Trabzon'da, "Doğu Karadeniz Havzası Havza Su Kurulu Toplantısı" gerçekleştirildi.
İl Tarım ve Orman Müdürlüğü koordinasyonunda Valilik Salonu'nda yapılan toplantıda, nehir havza ve taşkın yönetimi planları ile sektörel su tahsis planı, içme ve kullanma suyu havzası koruma planı konuları ele alındı.
Trabzon Valisi Aziz Yıldırım, buradaki konuşmasında, Türkiye'nin su zengini bir ülke olmadığını söyledi.
Karadeniz Bölgesi'nde nispi olarak suyun çok göründüğünü fakat depolanamadığını belirten Yıldırım, "Rize'de, Trabzon'da suyu depolayamıyoruz. Giresun'da nispeten, Artvin'de var, Ordu'da da olabildiğimiz durumlar söz konusu ama buralarda biz suyu depolayamıyoruz. Depolayamıyorsak su kaynaklarımızın ve derelerimizin devamlı akmasını beklemek durumundayız. Bunları bizim iyi yönetmemiz lazım. Gerçekten lazım olduğu dönemde suya erişebilir olmamız lazım. Sorumlu kurum ve kuruluşlar olarak hepimiz buradayız." dedi.
Yıldırım, su yönetiminin önemini vurgulayarak şu değerlendirmede bulundu:
"Yağmur yağsın bunu istiyoruz. Yağmurun rejimini tayin etmek bizim elimizde olan bir şey değil ama suyun rejimini, kullanılır halde olmasını veya insanlara zarar vermeden denizlere ulaşabilmesini temin etmek bizim planlamamızın temelini teşkil ediyor. Eğer biz bunu yapabilirsek akan su afet olmaz. Akan su bereketle gelir ve büyük bir nimettir."
Rize Valisi İhsan Selim Baydaş da Rize ve Trabzon'un kuraklık haritasında kendisini pozitif anlamda koruyan 2 il olduğunu ifade etti.

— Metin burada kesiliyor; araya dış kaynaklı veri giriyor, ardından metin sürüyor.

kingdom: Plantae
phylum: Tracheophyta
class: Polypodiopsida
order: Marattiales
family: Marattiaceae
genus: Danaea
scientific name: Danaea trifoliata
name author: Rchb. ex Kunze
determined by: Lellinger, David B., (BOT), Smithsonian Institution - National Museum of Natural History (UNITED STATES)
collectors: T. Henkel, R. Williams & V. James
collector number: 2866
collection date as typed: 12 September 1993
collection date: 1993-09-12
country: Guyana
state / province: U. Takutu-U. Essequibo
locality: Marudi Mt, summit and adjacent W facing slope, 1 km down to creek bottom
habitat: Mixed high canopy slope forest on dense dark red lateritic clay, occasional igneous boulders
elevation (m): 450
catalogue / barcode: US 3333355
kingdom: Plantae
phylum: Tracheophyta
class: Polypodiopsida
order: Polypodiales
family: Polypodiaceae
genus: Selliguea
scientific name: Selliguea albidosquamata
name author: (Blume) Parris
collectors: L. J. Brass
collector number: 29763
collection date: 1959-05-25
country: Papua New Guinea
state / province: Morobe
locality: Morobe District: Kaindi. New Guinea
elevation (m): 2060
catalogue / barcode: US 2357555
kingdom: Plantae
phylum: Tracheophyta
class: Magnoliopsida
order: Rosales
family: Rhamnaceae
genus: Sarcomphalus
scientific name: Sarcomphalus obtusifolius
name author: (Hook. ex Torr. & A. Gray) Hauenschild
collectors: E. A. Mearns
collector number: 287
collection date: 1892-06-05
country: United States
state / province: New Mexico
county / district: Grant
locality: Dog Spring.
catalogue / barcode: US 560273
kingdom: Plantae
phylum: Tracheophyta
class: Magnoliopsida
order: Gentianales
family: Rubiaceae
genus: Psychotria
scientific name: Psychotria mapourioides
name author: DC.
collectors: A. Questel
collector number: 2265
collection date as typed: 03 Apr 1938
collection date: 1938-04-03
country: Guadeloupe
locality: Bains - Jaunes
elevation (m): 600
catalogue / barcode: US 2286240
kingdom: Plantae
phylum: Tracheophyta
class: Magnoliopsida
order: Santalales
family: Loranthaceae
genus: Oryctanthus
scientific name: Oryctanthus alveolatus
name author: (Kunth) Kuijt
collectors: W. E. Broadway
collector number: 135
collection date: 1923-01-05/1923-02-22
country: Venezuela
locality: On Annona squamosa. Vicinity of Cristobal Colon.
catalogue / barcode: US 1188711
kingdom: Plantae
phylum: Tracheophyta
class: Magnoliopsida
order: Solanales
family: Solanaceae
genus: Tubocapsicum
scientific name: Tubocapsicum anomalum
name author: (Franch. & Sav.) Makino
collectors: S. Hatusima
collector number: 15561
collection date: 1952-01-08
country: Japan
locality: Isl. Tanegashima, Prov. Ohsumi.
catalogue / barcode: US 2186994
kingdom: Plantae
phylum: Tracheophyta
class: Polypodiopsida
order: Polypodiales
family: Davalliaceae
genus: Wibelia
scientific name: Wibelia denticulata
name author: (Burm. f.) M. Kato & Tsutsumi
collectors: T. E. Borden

Suyun hem nimet, rahmet olarak hem de bazen afet olarak varlığını hissettirdiğini dile getiren Baydaş, şunları kaydetti:
"Havza yönetimi burada devreye girecek. Suyun kullanılması, nasıl muhafaza edebiliriz konusu devreye girecek. Nasıl yönetebiliriz meselesini oturup tartışacağız. Çünkü yağış yönüyle yağan kar, yağmur belli bir şeyden sonra akıp tekrar denizle buluşuyor. Şehirlerimizin çoğu itibarıyla burada, ülkenin diğer yerlerinde olduğu gibi Artvin hariç baraj sistemi çok fazla yok. En azından kullanım suyu itibarıyla baraj yapma imkanımız olmayınca da bu sefer mevcut suyu nasıl verimli kullanabiliriz hesabını hem özel idarelerimiz hem belediyelerimizin yapabiliyor olması lazım. Bunun bütüncül bir yaklaşımla bölgesel olarak ele alınmasında fayda var."
Tarım ve Orman Bakanlığı Su Yönetimi Genel Müdür Yardımcısı Mahir Özcan da koordinasyon çalışmalarını oldukça önemsediklerini belirterek, "Bu koordinasyon çalışmalarında 2 başlık var. Birincisi idari koordinasyon, ikincisi sosyal koordinasyon. Özellikle idari koordinasyonda, kurum kuruluşlar arasındaki etkinliğin ve sinerjinin sağlanması bizim için oldukça önemli." diye konuştu.
Ulusal Su Kurulunda 25 havzada, 25 nehir havzası su kurulu kurulduğunu söyleyen Özcan, "Kurumlar çift yönlü çalışıyorlar. Birincisi merkezi idare kapsamında oluşturulan su politikalarının ya da ulusal su kurulunca karara bağlanan su politikalarının yerelde uygulanmasına yönelik faaliyetleri gerçekleştirmek. Diğer taraftan tümden gelme metodundan ziyade tüme varım şeklinde de düşünerek yerelde, havzada çözülmeyen sorunları gerekiyorsa ulusal su kurulunun gündemine getirerek çözülmesine katkı sunmak gibi bir gayemiz var." dedi.
Toplantıda, çalışma grup sorumluları sunum yaptı.